Matt Hartley, director of the Interfaith Center at UNF, was there with his family. He’s been to most of these events since the start. He says that when it comes to interfaith work, he often thinks of W.H. Auden's poem, “September 1, 1939.”

“The line that says, ‘We must love one another or die,’” he said. “That’s what I’ve seen with (Lubliner and Ahmed) from the beginning. Their relationship was the seed that grew into this partnership between these communities.”

On Monday, after the formality of services and prayers, it was time for the breaking of bread — or in this case, the breaking of chocolate toffee matzah bark, one of the desserts on the menu.

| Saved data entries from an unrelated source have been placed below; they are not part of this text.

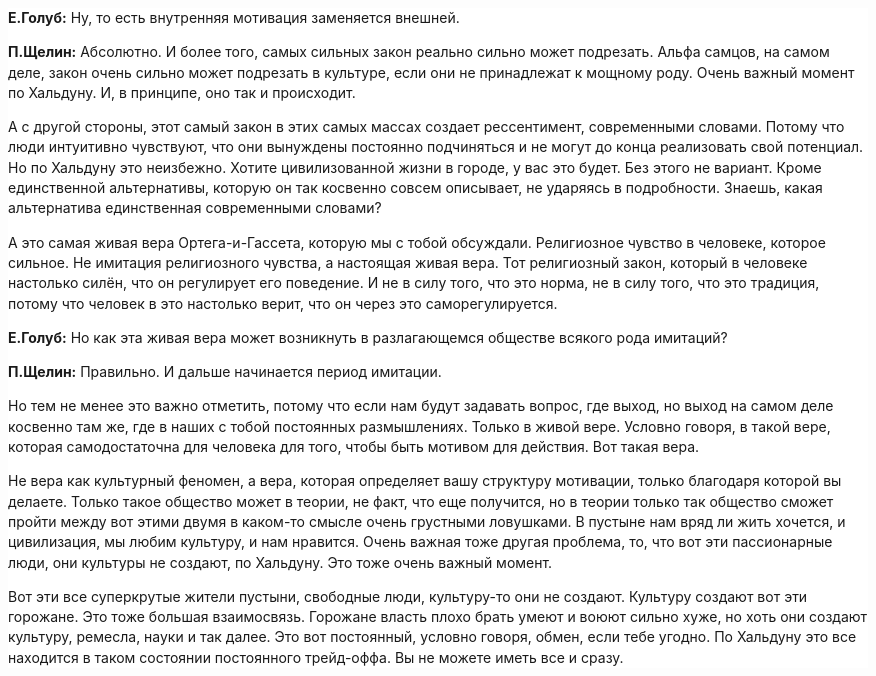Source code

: **Е.Голуб:**
Ну, то есть внутренняя мотивация заменяется внешней.

**П.Щелин:**
Абсолютно.
И более того, самых сильных закон реально сильно может подрезать.
Альфа самцов, на самом деле, закон очень сильно может подрезать в культуре, если они не принадлежат к мощному роду.
Очень важный момент по Хальдуну.
И, в принципе, оно так и происходит.

А с другой стороны, этот самый закон в этих самых массах создает рессентимент, современными словами.
Потому что люди интуитивно чувствуют, что они вынуждены постоянно подчиняться и не могут до конца реализовать свой потенциал.
Но по Хальдуну это неизбежно.
Хотите цивилизованной жизни в городе, у вас это будет.
Без этого не вариант.
Кроме единственной альтернативы, которую он так косвенно совсем описывает, не ударяясь в подробности.
Знаешь, какая альтернатива единственная современными словами?

А это самая живая вера Ортега-и-Гассета, которую мы с тобой обсуждали.
Религиозное чувство в человеке, которое сильное.
Не имитация религиозного чувства, а настоящая живая вера.
Тот религиозный закон, который в человеке настолько силён, что он регулирует его поведение.
И не в силу того, что это норма, не в силу того, что это традиция, потому что человек в это настолько верит, что он через это саморегулируется.

**Е.Голуб:**
Но как эта живая вера может возникнуть в разлагающемся обществе всякого рода имитаций?

**П.Щелин:**
Правильно.
И дальше начинается период имитации.

Но тем не менее это важно отметить, потому что если нам будут задавать вопрос, где выход, но выход на самом деле косвенно там же, где в наших с тобой постоянных размышлениях.
Только в живой вере.
Условно говоря, в такой вере, которая самодостаточна для человека для того, чтобы быть мотивом для действия.
Вот такая вера.

Не вера как культурный феномен, а вера, которая определяет вашу структуру мотивации, только благодаря которой вы делаете.
Только такое общество может в теории, не факт, что еще получится, но в теории только так общество сможет пройти между вот этими двумя в каком-то смысле очень грустными ловушками.
В пустыне нам вряд ли жить хочется, и цивилизация, мы любим культуру, и нам нравится.
Очень важная тоже другая проблема, то, что вот эти пассионарные люди, они культуры не создают, по Хальдуну.
Это тоже очень важный момент.

Вот эти все суперкрутые жители пустыни, свободные люди, культуру-то они не создают.
Культуру создают вот эти горожане.
Это тоже большая взаимосвязь.
Горожане власть плохо брать умеют и воюют сильно хуже, но хоть они создают культуру, ремесла, науки и так далее.
Это вот постоянный, условно говоря, обмен, если тебе угодно.
По Хальдуну это все находится в таком состоянии постоянного трейд-оффа.
Вы не можете иметь все и сразу.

The preparation of the food created both challenges and opportunities. Jewish, Muslim and Christian volunteers helped Margo’s Catering. And while the result was the first-ever Kosher-for-Passover Iftar dinner in Jacksonville, it really was more than that.

It was the continuation of an attempt to embrace our diversity, to see it as our strength.

“Time and again, my experience is that for people who come and join us for that evening, they walk away moved,” Rabbi Lubliner said. “And they walk away with an understanding that we live in a world where diversity is, and can be, a beautiful thing.”